Abundant production from gas shale plays last year and so far this year is starting to be felt in the natural gas pipeline and storage sector, according to analysts at Standard & Poor’s Ratings Services (S&P). During a briefing Tuesday they suggested that some pipes could face recontracting pressures and some premium storage services could lose a little pricing power.
“Recontracting risk in the natgas pipeline sector is really starting to become an emerging topic, and I think more so than it was six months ago or even two years ago,” William Ferara, an S&P director, said during the briefing. “We have heard very, very select cases of pipelines recontracting at lower rates. The average contract life is about five and a half years or so in the sector.”
Ferara noted growing production from shale plays and relatively recent projects such as Rockies Express Pipeline (REX), Midcontinent Express Pipeline and Fayetteville Express Pipeline, as well as Tiger Pipeline and projects by Boardwalk Pipeline Partners and projects bound for the Florida market.
“It is quite possible that we may see lower rates here in the near term and over the next handful of years,” Ferara said. “There’s such a change in the dynamic of the production given the shale plays that longer term we may see an impact on that.
“From the [pipeline project] sponsors’ perspective, they see that risk too, and that is why you do see long-term contracts.
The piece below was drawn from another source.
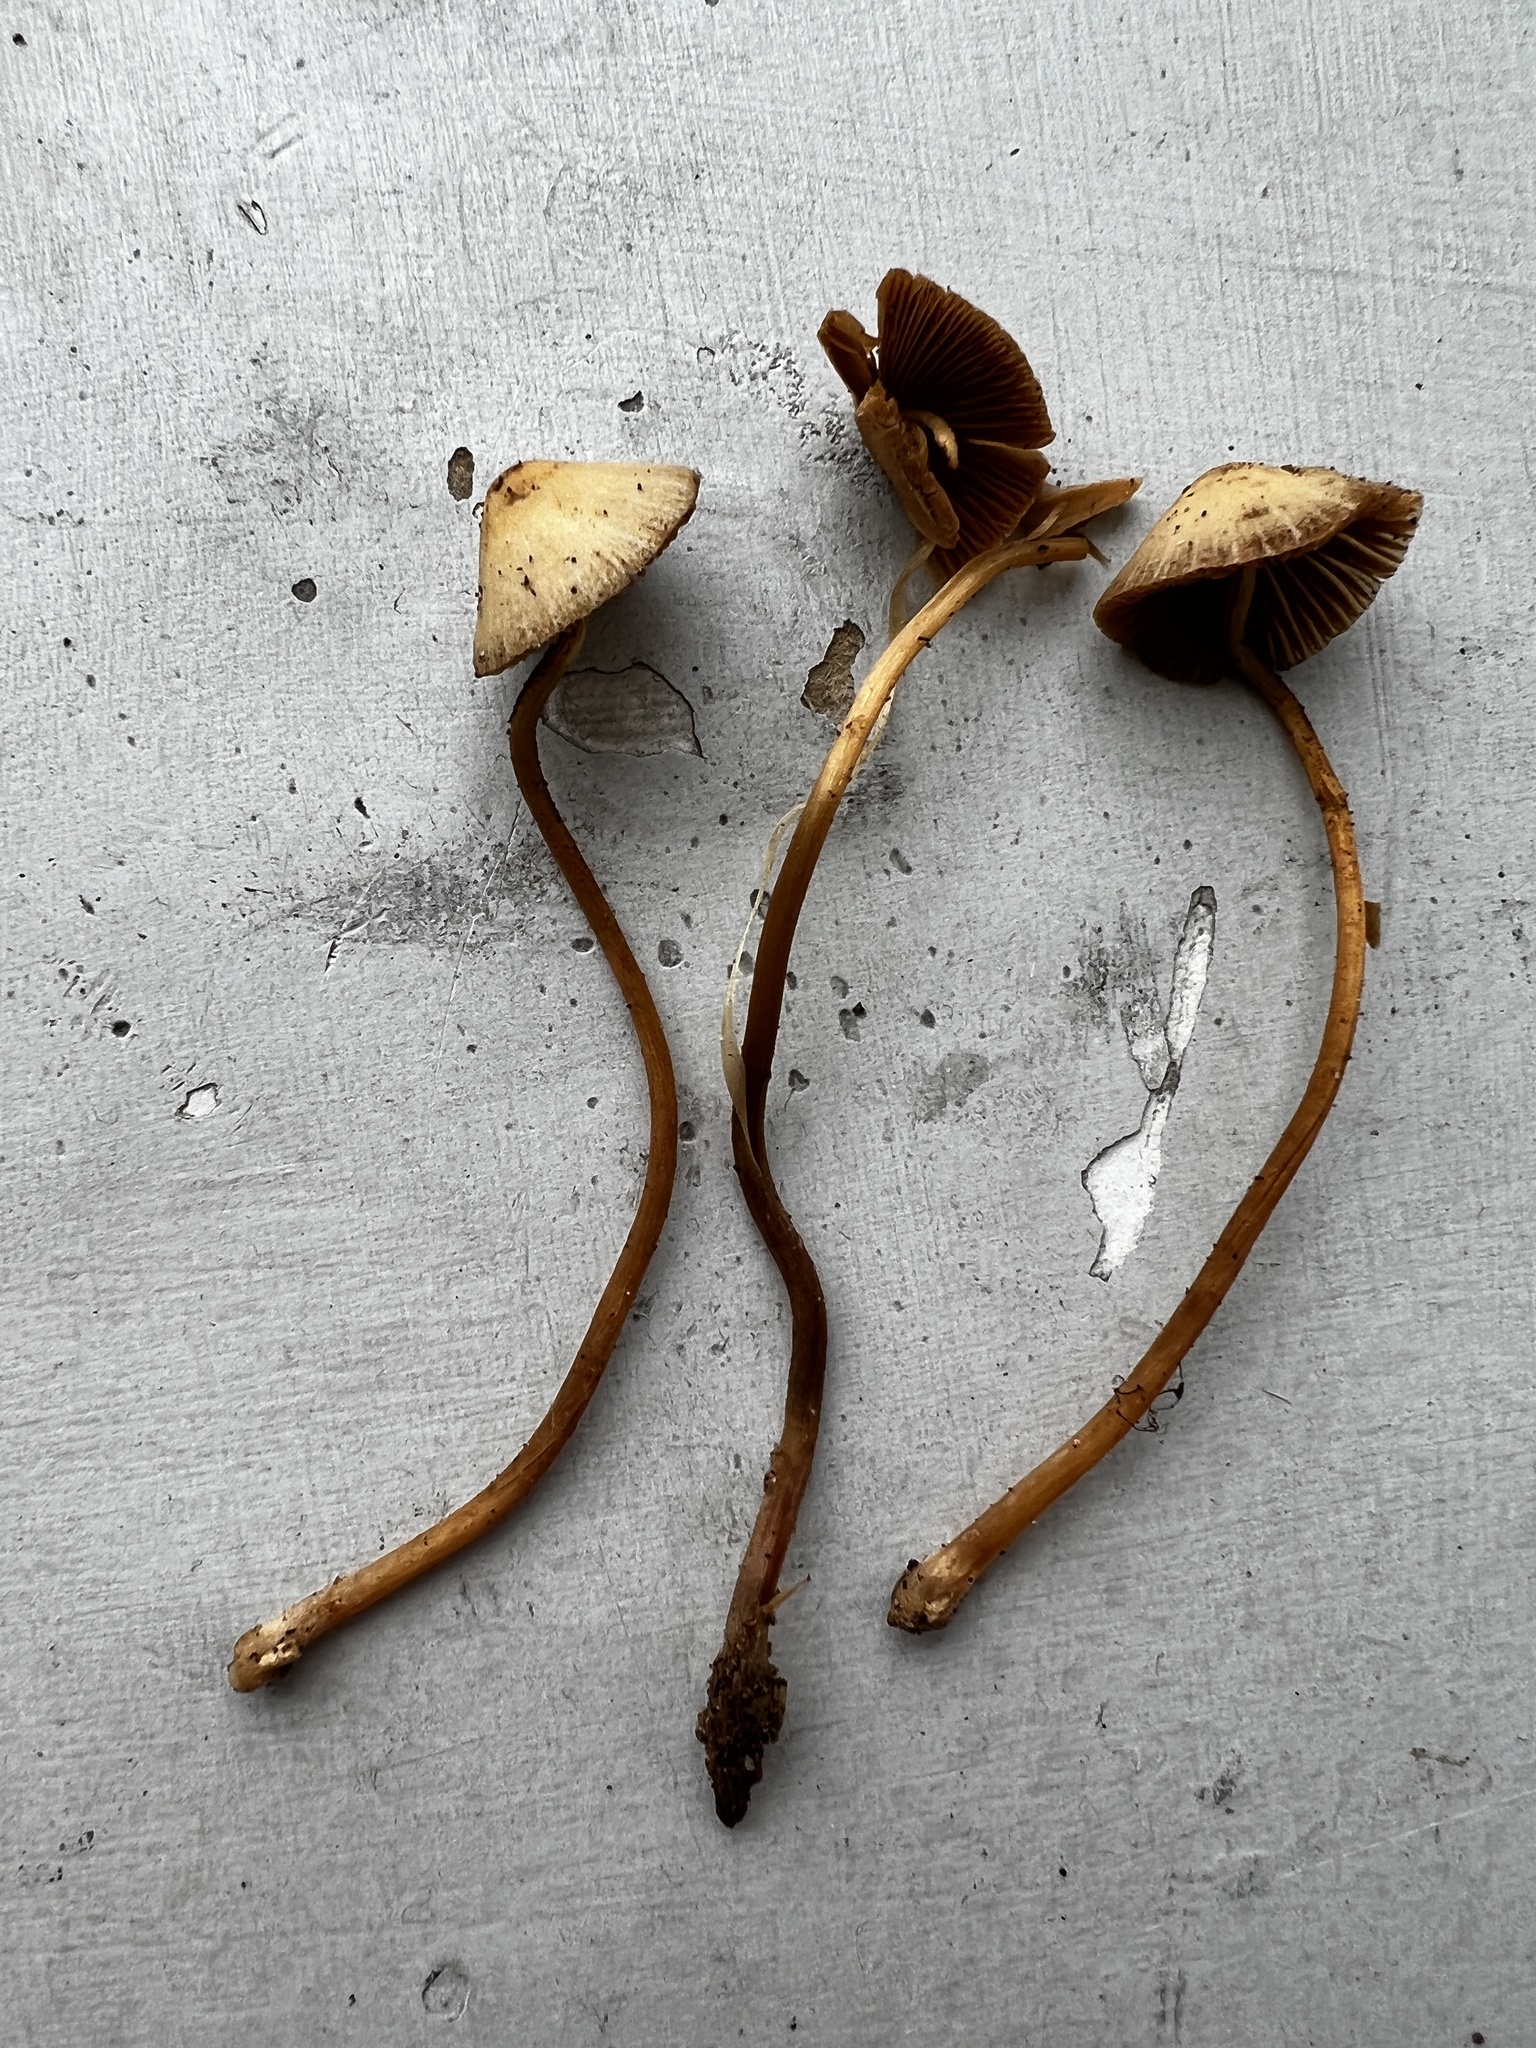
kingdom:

Typically at least a 10-year average life is common for some of the push pipes, and some of the pull pipes have 15- and 20-year contract lifes.”
Ferara noted how the development of REX crushed Rockies basis. “The offset is they have 10-year contracts running out to 2019. Basis spread, as we know, is very difficult to predict from one year to the next, and there will always be volatility in natgas prices and basis spreads.
“You certainly have to be concerned that if basis spreads remain tight for a very prolonged period of time that there could be significant recontracting risk for some certain assets out there, which may be negatively disadvantaged by how gas is produced and flows throughout the country.”
If robust gas storage development outpaces the need dictated by shale gas supply development, it could have a negative impact on the prices for storage services, said S&P’s Mark Habib, an associate director.
“Generally speaking, what we’ve seen over the last year is a slight moderation in prices for higher-turn storage assets,” he said. “By that I mean typically salt dome cavern storage that has high rates of cycling of gas within the asset, but still we’re seeing prices within the 15- to 20-cent range per month depending upon the amount of turn being provided.”
Robust shale gas production has helped put a floor under prices for storage service, he said. “And we expect that to remain the case as long as we’re seeing production levels out of the shale plays remain at current levels.
“That said, storage capacity is growing, so to the extent that it outpaces demand it could put some downward pressure on pricing.
“The second factor that I think is worth noting is that gas price volatility remains a big question mark,” Habib added. “There are a number of things that influence it but certainly to the extent that there is an increased reliance upon onshore production, it could leave gas prices a little bit less exposed to hurricane activity and potential disruptions from Gulf production.”